## TEXTO
Ele sabe do que fala: nos 12 meses terminados em junho deste ano a posição do BC no mercado futuro de câmbio acumulou prejuízo pouco superior a R$ 70 bilhões, equivalente a 1,2% do PIB, maior do que a meta original para o superávit primário de 2015.
Não é, contudo, desta perda que pretendo falar, mas sim da postura adotada pelo BC neste episódio. Sem dúvida, comprar dólares depois que subiram é um risco, assim como é comprar ações, ou ouro, ou imóveis, ou qualquer outro ativo, financeiro ou não. Quem compra na expectativa de apreciação de um ativo sempre corre risco. Aliás, esta é a essência do próprio capitalismo.
Neste contexto é no mínimo curioso que o BC resolva intervir no mercado supostamente para mitigar riscos. Alguém aceitaria, por exemplo, que o BC vendesse ações quando seus preços estivessem "
claramente esticados", como afirmou Mendes acerca da moeda norte-americana?
Provavelmente não, mas se o objeto da afirmação é o dólar, parece que pouca gente se importa. Aceita-se, implicitamente, que o BC saiba mais sobre moedas do que nós, reles mortais. (A propósito, se Mendes entendesse isto tudo mesmo, será que amargaríamos o prejuízo acima?).

## O QUE FAZER
• a. Reproduza do texto sobre o Banco Central o trecho que começa nas palavras que contêm "Ele sabe do" e vai até "do próprio capitalismo.".
• b. No texto sobre o Banco Central, qual foi o prejuízo acumulado pela posição do BC no mercado futuro de câmbio nos 12 meses terminados em junho?
• c. Escreva a continuação do texto sobre o Banco Central a partir da última frase apresentada.

## MATERIAL APRESENTADO
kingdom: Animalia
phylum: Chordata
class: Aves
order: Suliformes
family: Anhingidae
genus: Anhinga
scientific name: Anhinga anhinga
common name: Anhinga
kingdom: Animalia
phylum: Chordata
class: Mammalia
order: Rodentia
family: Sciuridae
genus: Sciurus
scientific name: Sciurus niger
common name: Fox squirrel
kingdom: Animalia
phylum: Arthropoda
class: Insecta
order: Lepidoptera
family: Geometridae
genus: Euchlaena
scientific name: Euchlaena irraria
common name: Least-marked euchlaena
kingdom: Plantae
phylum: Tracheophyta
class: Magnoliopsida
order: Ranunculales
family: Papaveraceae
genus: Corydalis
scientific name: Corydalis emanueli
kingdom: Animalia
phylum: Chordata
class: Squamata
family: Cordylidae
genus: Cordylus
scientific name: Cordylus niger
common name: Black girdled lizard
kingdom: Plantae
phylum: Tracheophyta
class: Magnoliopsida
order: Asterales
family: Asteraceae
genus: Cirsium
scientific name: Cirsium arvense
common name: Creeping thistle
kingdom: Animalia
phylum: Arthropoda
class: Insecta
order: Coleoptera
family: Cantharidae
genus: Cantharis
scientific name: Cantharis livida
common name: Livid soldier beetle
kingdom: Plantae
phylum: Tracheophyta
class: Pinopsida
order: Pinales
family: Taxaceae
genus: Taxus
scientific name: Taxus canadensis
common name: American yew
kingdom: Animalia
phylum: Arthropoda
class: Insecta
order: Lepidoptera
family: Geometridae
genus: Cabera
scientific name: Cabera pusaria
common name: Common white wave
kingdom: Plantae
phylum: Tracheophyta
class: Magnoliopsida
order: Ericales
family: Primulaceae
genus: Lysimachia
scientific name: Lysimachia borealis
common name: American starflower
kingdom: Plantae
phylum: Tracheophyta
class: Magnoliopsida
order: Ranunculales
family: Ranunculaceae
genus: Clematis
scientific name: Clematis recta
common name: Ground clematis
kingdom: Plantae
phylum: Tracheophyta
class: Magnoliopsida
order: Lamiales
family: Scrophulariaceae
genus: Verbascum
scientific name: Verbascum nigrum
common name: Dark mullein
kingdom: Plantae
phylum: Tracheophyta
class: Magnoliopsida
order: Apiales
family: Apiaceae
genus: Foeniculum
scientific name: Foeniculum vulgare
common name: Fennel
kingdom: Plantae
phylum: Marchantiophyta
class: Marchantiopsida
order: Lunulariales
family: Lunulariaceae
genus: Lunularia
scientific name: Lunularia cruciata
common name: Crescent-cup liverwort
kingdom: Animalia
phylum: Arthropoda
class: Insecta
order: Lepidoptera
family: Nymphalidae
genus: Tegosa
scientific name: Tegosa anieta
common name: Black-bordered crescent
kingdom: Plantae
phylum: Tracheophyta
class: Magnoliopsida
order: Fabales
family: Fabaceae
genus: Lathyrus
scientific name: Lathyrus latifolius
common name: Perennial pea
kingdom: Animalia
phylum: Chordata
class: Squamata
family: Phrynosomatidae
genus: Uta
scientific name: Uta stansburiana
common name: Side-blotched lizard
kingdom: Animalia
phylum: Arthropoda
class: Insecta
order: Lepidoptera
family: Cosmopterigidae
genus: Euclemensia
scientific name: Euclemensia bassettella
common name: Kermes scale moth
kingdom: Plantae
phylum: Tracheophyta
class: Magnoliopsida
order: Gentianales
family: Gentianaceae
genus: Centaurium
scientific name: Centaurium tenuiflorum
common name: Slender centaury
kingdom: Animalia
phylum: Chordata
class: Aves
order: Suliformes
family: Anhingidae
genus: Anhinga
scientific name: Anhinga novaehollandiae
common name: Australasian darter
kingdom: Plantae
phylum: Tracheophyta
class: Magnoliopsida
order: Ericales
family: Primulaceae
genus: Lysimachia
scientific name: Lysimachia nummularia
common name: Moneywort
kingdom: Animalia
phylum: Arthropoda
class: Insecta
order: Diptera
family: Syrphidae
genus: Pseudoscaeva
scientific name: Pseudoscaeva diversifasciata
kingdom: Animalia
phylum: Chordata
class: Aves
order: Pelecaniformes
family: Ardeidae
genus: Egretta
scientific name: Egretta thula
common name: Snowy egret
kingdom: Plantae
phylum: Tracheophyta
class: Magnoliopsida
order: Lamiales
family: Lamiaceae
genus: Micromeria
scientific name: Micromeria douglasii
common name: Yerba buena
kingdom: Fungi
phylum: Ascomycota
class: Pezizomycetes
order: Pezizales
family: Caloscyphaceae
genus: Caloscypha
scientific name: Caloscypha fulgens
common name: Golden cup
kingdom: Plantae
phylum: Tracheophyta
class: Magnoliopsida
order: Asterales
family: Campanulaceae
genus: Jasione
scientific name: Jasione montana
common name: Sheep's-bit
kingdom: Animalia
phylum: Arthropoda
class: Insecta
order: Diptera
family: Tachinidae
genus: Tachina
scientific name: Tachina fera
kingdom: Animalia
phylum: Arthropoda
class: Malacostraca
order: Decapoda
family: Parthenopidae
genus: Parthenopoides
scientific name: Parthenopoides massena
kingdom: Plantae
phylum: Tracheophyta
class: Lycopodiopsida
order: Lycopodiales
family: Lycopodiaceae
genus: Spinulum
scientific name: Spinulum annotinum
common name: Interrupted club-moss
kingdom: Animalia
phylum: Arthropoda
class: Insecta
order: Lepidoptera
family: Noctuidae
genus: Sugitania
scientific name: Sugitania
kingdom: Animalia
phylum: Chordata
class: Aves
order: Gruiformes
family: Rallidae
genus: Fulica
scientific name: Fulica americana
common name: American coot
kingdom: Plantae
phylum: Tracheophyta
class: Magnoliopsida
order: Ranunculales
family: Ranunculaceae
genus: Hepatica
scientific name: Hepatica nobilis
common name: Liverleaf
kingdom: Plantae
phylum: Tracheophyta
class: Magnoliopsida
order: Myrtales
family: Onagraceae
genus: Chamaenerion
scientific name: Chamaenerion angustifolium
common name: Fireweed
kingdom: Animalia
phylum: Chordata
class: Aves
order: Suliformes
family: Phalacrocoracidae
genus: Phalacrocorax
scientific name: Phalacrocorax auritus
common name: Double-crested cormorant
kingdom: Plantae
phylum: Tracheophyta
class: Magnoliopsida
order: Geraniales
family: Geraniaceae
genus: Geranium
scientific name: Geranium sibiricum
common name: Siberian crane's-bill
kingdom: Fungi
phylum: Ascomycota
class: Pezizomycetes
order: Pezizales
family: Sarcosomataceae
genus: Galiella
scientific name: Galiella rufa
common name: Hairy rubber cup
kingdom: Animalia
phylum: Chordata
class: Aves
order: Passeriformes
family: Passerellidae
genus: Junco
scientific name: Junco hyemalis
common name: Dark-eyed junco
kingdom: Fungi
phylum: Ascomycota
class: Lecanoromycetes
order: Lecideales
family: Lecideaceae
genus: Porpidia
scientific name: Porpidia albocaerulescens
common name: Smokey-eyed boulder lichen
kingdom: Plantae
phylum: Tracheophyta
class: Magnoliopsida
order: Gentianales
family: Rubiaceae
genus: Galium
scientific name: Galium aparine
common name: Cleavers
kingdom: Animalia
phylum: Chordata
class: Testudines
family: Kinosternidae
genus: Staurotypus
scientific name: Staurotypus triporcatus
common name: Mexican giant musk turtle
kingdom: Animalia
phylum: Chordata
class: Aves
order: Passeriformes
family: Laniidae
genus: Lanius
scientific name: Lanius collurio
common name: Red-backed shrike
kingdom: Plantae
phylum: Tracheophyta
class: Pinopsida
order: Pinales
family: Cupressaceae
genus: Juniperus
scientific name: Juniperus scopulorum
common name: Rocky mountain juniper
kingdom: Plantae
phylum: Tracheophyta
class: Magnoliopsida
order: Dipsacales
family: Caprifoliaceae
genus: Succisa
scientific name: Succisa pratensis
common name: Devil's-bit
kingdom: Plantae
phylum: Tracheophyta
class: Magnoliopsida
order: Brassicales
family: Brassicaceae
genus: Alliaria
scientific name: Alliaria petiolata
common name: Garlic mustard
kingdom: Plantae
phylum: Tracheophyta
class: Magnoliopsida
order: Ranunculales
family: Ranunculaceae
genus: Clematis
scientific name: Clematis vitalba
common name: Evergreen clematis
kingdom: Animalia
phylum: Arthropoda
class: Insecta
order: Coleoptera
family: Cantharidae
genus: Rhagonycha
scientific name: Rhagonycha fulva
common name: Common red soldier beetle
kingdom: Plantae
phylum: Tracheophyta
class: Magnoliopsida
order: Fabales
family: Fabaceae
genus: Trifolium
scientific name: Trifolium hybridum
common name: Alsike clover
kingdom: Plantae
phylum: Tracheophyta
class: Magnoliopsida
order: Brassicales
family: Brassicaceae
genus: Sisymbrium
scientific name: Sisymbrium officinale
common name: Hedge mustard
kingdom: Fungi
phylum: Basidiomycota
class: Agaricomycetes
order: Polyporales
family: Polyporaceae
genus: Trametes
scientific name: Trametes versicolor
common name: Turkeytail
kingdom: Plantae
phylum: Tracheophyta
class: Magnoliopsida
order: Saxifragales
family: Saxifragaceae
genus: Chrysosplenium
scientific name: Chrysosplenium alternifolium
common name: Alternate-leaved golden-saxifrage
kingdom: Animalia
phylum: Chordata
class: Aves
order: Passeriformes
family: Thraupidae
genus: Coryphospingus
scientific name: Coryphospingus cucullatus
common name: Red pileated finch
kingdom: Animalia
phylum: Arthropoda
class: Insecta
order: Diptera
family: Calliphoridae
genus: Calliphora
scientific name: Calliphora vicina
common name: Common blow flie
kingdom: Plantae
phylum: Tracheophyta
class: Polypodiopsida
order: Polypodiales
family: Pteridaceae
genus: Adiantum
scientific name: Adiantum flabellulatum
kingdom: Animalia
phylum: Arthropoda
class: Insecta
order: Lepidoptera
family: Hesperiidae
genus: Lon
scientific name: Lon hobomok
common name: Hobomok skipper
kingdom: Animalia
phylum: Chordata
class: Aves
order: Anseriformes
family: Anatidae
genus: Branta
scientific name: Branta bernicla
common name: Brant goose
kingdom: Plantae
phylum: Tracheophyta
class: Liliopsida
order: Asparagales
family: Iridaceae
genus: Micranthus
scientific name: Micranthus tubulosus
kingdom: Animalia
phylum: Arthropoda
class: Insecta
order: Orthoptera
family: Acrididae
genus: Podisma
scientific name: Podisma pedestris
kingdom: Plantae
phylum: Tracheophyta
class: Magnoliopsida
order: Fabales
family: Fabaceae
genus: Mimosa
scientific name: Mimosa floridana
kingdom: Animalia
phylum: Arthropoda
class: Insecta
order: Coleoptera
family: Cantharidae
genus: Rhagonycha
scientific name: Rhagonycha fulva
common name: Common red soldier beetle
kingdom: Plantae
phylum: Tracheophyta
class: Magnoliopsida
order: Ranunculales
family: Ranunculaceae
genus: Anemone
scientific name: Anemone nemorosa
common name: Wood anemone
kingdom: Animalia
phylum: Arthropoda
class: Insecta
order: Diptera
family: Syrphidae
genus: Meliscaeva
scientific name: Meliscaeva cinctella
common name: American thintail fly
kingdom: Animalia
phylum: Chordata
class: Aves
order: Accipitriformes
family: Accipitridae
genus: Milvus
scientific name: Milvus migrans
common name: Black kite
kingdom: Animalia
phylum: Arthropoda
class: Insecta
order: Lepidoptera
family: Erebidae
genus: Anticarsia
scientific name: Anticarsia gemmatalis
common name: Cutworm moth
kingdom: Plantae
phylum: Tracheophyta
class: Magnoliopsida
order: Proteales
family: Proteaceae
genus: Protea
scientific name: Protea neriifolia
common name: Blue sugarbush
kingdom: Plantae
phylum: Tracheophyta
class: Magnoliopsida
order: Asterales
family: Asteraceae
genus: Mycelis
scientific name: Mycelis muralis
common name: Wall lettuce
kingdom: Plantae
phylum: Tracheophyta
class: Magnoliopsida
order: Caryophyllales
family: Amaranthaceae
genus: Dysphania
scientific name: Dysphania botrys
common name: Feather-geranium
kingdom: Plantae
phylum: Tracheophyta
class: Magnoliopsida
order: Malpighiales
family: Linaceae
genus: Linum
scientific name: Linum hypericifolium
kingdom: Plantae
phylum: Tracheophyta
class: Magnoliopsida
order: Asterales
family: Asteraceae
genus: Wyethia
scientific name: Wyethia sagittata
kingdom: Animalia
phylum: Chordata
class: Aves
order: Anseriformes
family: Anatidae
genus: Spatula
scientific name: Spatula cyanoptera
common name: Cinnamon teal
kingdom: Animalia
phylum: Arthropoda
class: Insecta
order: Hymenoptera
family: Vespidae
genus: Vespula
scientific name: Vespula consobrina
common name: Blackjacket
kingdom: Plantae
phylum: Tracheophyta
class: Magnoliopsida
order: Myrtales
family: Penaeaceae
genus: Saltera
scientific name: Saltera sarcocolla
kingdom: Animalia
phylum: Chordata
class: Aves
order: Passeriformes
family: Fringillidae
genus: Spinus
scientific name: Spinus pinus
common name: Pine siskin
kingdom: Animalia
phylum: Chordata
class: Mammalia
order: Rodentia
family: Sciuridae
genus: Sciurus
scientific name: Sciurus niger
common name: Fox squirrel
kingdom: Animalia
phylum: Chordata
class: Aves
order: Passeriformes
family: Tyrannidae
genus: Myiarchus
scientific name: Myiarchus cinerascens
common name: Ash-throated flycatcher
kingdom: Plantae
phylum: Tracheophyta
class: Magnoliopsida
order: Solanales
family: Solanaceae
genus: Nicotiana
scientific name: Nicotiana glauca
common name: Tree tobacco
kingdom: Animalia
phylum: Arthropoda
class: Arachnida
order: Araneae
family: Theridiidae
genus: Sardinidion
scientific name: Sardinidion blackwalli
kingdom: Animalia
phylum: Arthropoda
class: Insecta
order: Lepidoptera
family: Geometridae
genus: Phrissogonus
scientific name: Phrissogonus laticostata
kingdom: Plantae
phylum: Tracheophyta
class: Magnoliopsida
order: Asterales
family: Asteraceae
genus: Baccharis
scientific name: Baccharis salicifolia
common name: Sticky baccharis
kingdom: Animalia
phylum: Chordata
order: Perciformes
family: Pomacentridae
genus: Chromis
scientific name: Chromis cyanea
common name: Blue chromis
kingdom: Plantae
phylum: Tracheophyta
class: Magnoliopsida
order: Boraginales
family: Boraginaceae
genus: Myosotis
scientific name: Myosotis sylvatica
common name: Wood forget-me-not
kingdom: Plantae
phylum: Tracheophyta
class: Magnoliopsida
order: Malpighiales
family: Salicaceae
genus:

## RESPOSTAS ESPERADAS
• a.
Ele sabe do que fala: nos 12 meses terminados em junho deste ano a posição do BC no mercado futuro de câmbio acumulou prejuízo pouco superior a R$ 70 bilhões, equivalente a 1,2% do PIB, maior do que a meta original para o superávit primário de 2015.
Não é, contudo, desta perda que pretendo falar, mas sim da postura adotada pelo BC neste episódio. Sem dúvida, comprar dólares depois que subiram é um risco, assim como é comprar ações, ou ouro, ou imóveis, ou qualquer outro ativo, financeiro ou não. Quem compra na expectativa de apreciação de um ativo sempre corre risco. Aliás, esta é a essência do próprio capitalismo.

• b. Pouco mais de R$ 70 bilhões, equivalente a 1,2% do PIB.

• c.
Temos, é claro, que levar em conta a estabilidade financeira. Em tese, perdas no mercado de câmbio poderiam abalar instituições financeiras e a experiência nos mostra que, em momentos assim, o contribuinte poderia ser chamado a cobrir mais um buraco. No entanto, o BC dispõe hoje de um enorme arsenal de medidas para controlar a exposição de instituições financeiras a riscos decorrentes da variação de preços de ativos.
Há, por exemplo, limites ao tamanho de posições compradas e vendidas, cujo objetivo é precisamente evitar que instituições financeiras tomem mais risco do que são capazes de assumir na suposição que potenciais perdas seriam devidamente socializadas.
Em outras palavras, se adultos querem comprar dólares acima de R$ 3,50, o problema é deles, ainda mais considerando que as instituições financeiras já enfrentam limites determinados pelo BC, quando não por seus próprios departamentos de risco.
A rigor, me parece que, no final das contas, embora o BC tente embalar a intervenção como forma de moderar riscos, na verdade, o que motiva esta postura é o receio dos efeitos do encarecimento do dólar sobre a inflação.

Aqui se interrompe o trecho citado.